Russia was set to launch the third cluster of three Glonass-M satellites that have been put into orbit this year. The satellites each weigh in at 3,000 pounds and were crammed aboard a massive Proton Rocket and launched at about 5:245 a.m. December 5 from the Baikonur Cosmodrome.
The satellites launch in groups of three and are were being put into orbit to improve and overhaul the navigation system in Russia. Something went very wrong with the launch and shortly after liftoff, confirmation was received that the launch had failed.

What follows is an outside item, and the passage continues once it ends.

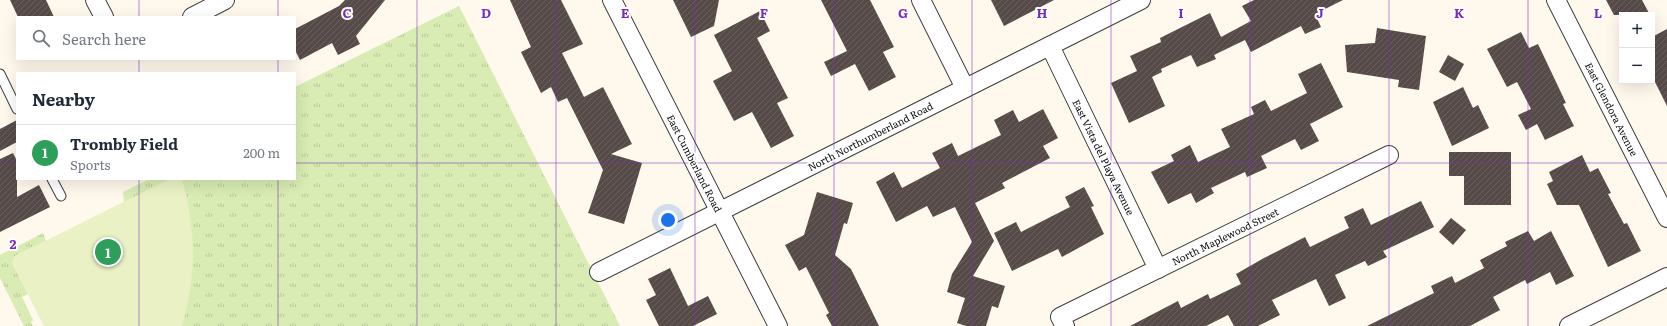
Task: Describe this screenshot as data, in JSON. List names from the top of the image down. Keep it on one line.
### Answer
{"streets":{"street":["East Glendora Avenue","North Northumberland Road","East Vista del Playa Avenue","East Cumberland Road","North Maplewood Street"]},"crossings":[["North Northumberland Road","East Vista del Playa Avenue"],["North Northumberland Road","East Cumberland Road"],["East Vista del Playa Avenue","North Maplewood Street"]],"page":{"map_buttons":["+","−"],"search":"Search here","heading":"Nearby","list":[{"mark":"1","name":"Trombly Field","note":"Sports","value":"200 m"}],"pins":"1"},"grid":{"columns":["C","D","E","F","G","H","I","J","K","L"],"rows":["2"]}}
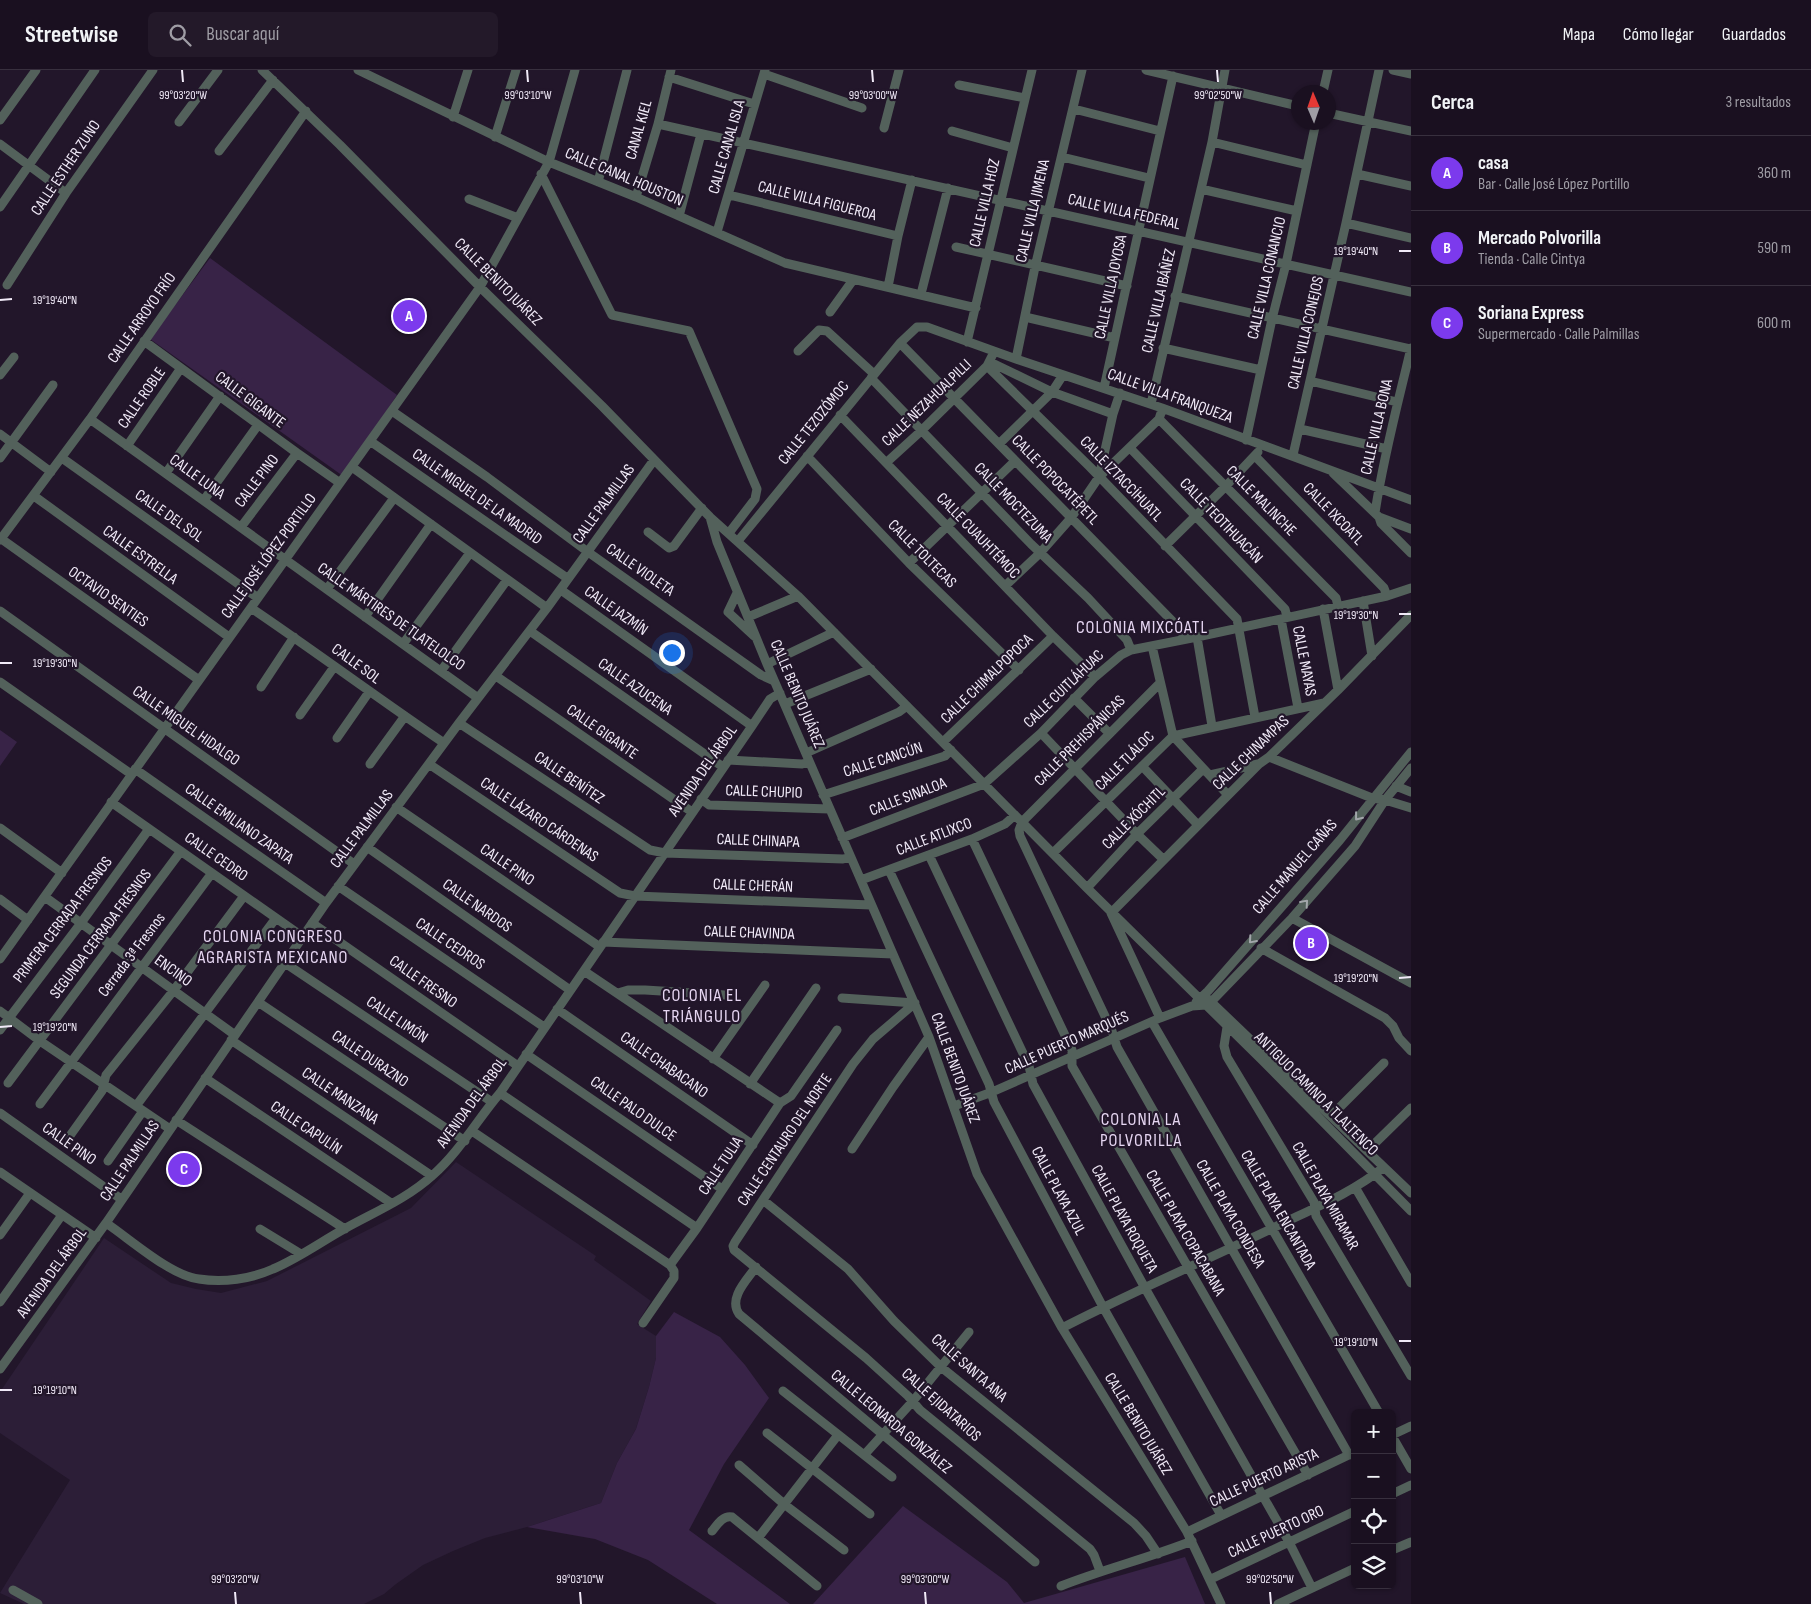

The three satellites failed to reach the proper orbit and reportedly fell back to earth and crashed into the Pacific Ocean about 1,500 miles north of Hawaii. The Glonass-M satellites are reportedly very much like the GPS satellites that we use here in the US for vehicle navigation and military use. Russian Federal Space Agency officials said, "According to telemetry, the spacecraft's cluster was lofted into non-targeted orbit." A board of inquiry to look into the failed launch has been established.
A Russian paper called Ria Novosti cited by Space.com wrote, "Three Glonass-M satellites fell into a non-navigational area of the Pacific Ocean in some 1,500 kilometers northwest of the city of Honolulu, administrative center of the state of Hawaii."